**Task to carry out:** Go through the records below and return each line that has "мяса" in it.

**Records excerpted from a collection:**
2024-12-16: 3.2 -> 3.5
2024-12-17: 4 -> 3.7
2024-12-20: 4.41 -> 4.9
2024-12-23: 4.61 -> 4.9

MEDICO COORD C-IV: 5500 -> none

==

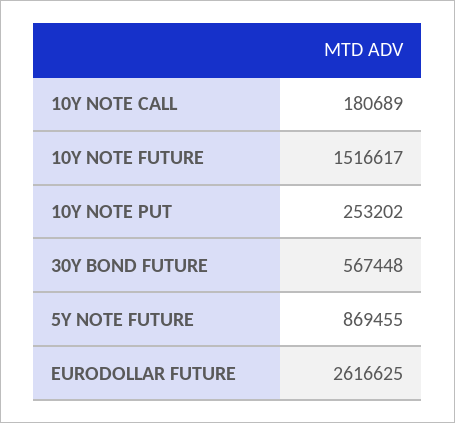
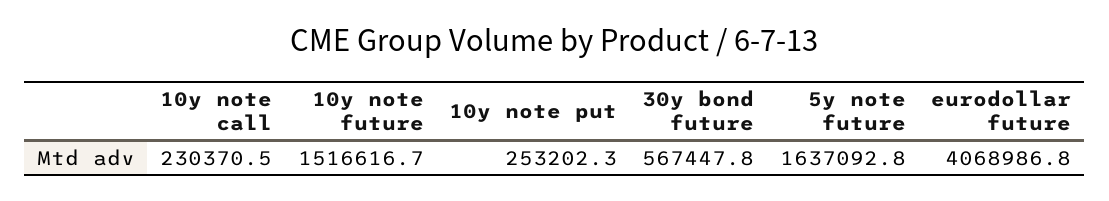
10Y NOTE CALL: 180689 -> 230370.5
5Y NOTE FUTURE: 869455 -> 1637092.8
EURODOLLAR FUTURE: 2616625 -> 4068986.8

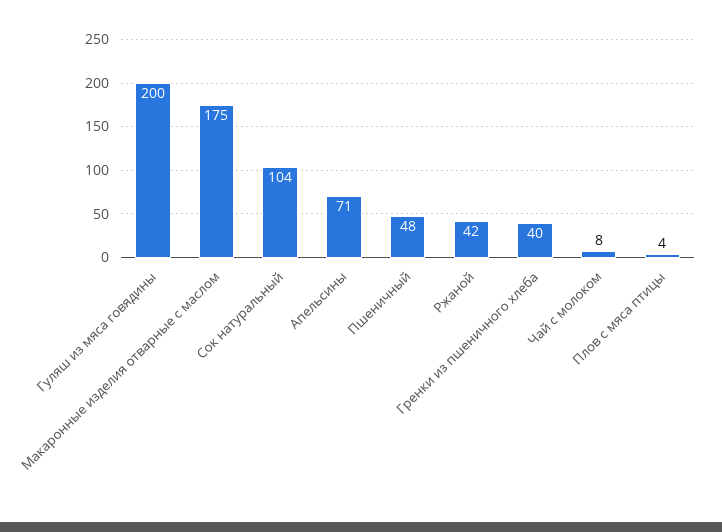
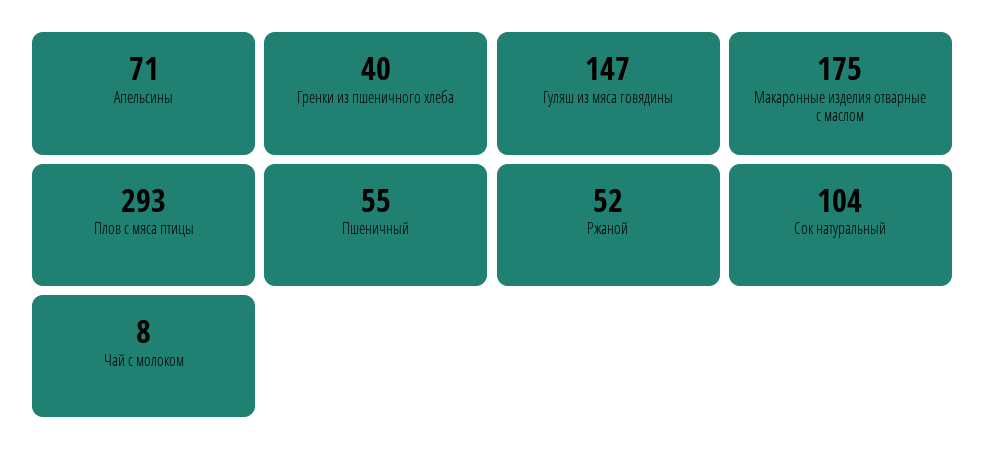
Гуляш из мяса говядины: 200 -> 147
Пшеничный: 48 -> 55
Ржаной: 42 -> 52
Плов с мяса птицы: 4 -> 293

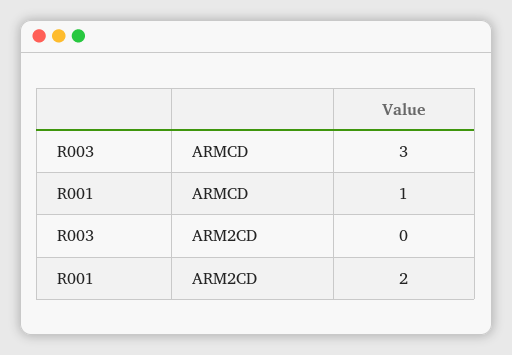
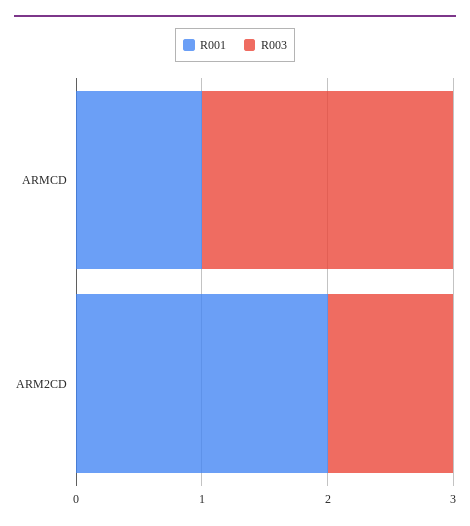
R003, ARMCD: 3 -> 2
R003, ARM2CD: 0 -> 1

**Response to this task:**
Гуляш из мяса говядины: 200 -> 147
Плов с мяса птицы: 4 -> 293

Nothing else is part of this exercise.